» WHAT YOU WILL DO
**A.** Reproduce the passage on traditional publishing from "There are other" to "authors are making)".
**B.** Write the next part of the passage comparing traditional publishing with self-publishing, beginning right after its final sentence.

» SELECTED PASSAGE
★ ★ ★ ★
There are other ways that traditional publishing fails to think outside the box, ways that indie authors have so much more freedom to play with. For example, I’m currently in the middle of writing a historical western romance series comprised of four full-length novels and three novellas, and the final novel in the series is an M/M romance. There is no way on God’s green earth any traditional publishing company would allow an M/M novel in a mainstream series. And even though I find it utterly tasteless, tentacle, monster, and now dinosaur porn stories have taken off, earning their authors quadruple digit paychecks each month. Think traditional publishing would have the flexibility to do that? (Whether they should or not is a different story, but you can’t argue with the cash those authors are making)
And of course there’s the very biggest thing of all that Zacharias didn’t say. Your chances of being rejected by a traditional publishing company are huge. Sure, they offer all that great stuff – advertising, store displays, print books, design and editing – IF you get a contract. And no one out there is ignorant enough to believe that all good authors get contracts and only the bad ones are rejected. I know of several legitimately good authors who have been snubbed for one reason or another, over and over. I also know of some truly awful books that have been published traditionally. It’s not a complete crap-shoot, but there are cracks and plenty of people fall through them. With self-publishing, the effort you put in to all aspects of the process, particularly writing a good book, manifests in sales, one way or another.
★ ★ ★ ★
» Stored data

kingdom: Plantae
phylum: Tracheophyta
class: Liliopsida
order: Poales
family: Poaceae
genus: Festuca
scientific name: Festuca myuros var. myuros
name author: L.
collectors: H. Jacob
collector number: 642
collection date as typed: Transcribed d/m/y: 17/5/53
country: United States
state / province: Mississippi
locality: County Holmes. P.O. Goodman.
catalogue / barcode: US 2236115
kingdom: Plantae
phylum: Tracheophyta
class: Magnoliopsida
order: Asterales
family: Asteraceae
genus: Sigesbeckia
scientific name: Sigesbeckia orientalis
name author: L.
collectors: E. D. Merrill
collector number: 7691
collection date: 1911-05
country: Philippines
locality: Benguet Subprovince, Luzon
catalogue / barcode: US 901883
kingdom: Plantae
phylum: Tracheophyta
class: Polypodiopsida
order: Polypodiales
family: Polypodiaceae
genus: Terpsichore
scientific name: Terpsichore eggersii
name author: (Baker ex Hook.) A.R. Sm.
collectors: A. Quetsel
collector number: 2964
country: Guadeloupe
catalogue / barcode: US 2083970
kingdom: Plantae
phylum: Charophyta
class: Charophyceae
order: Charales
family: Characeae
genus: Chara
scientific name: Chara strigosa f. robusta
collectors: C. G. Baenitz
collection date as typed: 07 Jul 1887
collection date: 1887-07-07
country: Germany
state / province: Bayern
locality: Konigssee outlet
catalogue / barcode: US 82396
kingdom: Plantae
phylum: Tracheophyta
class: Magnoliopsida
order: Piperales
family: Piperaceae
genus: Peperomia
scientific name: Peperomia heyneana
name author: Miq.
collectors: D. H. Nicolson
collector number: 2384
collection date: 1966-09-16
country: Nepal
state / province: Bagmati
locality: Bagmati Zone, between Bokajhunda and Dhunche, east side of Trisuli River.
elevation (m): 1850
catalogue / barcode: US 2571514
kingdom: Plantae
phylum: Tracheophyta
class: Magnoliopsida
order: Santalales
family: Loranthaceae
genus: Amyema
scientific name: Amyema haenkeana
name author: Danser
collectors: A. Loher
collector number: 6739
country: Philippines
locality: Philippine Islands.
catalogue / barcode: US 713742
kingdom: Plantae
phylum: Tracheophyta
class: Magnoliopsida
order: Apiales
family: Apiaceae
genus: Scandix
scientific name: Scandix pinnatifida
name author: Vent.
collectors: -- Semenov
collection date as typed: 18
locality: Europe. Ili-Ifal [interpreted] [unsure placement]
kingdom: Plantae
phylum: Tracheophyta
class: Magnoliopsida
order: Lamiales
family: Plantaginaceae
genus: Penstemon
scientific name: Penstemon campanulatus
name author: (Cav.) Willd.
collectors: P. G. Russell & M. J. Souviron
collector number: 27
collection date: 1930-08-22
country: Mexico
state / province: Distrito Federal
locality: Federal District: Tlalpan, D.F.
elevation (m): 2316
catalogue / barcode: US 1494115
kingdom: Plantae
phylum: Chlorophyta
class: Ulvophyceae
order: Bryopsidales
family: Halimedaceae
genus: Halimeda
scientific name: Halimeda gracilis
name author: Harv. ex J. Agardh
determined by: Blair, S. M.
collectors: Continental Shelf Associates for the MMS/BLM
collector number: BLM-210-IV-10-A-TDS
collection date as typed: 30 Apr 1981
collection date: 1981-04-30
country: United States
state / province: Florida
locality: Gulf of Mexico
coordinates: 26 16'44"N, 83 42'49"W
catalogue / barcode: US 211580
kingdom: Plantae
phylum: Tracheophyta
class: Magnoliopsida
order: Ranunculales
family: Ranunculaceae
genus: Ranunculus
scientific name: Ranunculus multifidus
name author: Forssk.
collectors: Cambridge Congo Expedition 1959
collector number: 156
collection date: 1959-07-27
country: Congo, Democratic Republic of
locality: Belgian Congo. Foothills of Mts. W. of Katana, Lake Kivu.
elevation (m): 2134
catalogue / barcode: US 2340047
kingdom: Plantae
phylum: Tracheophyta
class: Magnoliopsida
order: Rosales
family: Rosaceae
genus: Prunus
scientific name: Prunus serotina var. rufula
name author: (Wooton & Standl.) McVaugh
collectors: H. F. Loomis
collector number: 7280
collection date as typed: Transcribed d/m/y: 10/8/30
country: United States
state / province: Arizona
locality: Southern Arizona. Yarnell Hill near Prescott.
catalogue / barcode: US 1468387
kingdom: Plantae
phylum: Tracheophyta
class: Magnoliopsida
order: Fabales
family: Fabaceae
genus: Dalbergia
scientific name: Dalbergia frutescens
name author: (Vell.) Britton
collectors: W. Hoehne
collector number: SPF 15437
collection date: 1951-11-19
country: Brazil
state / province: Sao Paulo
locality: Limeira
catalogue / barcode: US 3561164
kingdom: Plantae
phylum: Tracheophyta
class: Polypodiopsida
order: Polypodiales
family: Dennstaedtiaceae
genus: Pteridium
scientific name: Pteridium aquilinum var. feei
★ ★ ★ ★
» RESULTS OF THE TASKS
**A.**
There are other ways that traditional publishing fails to think outside the box, ways that indie authors have so much more freedom to play with. For example, I’m currently in the middle of writing a historical western romance series comprised of four full-length novels and three novellas, and the final novel in the series is an M/M romance. There is no way on God’s green earth any traditional publishing company would allow an M/M novel in a mainstream series. And even though I find it utterly tasteless, tentacle, monster, and now dinosaur porn stories have taken off, earning their authors quadruple digit paychecks each month. Think traditional publishing would have the flexibility to do that? (Whether they should or not is a different story, but you can’t argue with the cash those authors are making)

**B.**
Okay, okay, I’ve gone on more than long enough. I just want to leave you with one final thought that neither article touched on: THE FUTURE. The fact of the matter is that no one knows what the future will bring. A distributor could rise up that enables self-published authors to sell their books in brick-and-mortar stores. Amazon could drastically lower the amount of royalty they offer to self-published authors, making it not worth the effort. Barnes & Noble could go out of business and the brick-and-mortar store could become a memory. A POD printing house could find a significantly cheaper way to print books, thus making it possible for self-published authors to sell their paperbacks at the same price that traditional publishers charge. And don’t forget that the younger generation is so much more used to electronic devices than the older, and as they age the market share for eBooks could go up. What does publishing look like in five years? Ten? Twenty?
The point is, no one knows. So with the future of publishing unknown – and I firmly believe, in spite of what either side tells you, it is unknown – the best position for an author to be in is a nimble one. We shouldn’t be locked into either method of publishing. We should focus first and foremost on our craft. We should continue to write the best books possible and as many of them as we can. We should make friends with everyone and enemies of no one. We should publish in the way that feels the most right to us without fear of being put down or scoffed at by the other side. Then, no matter which way the wind blows tomorrow, we can keep a realistic view of the industry and be able to change with whatever changes come.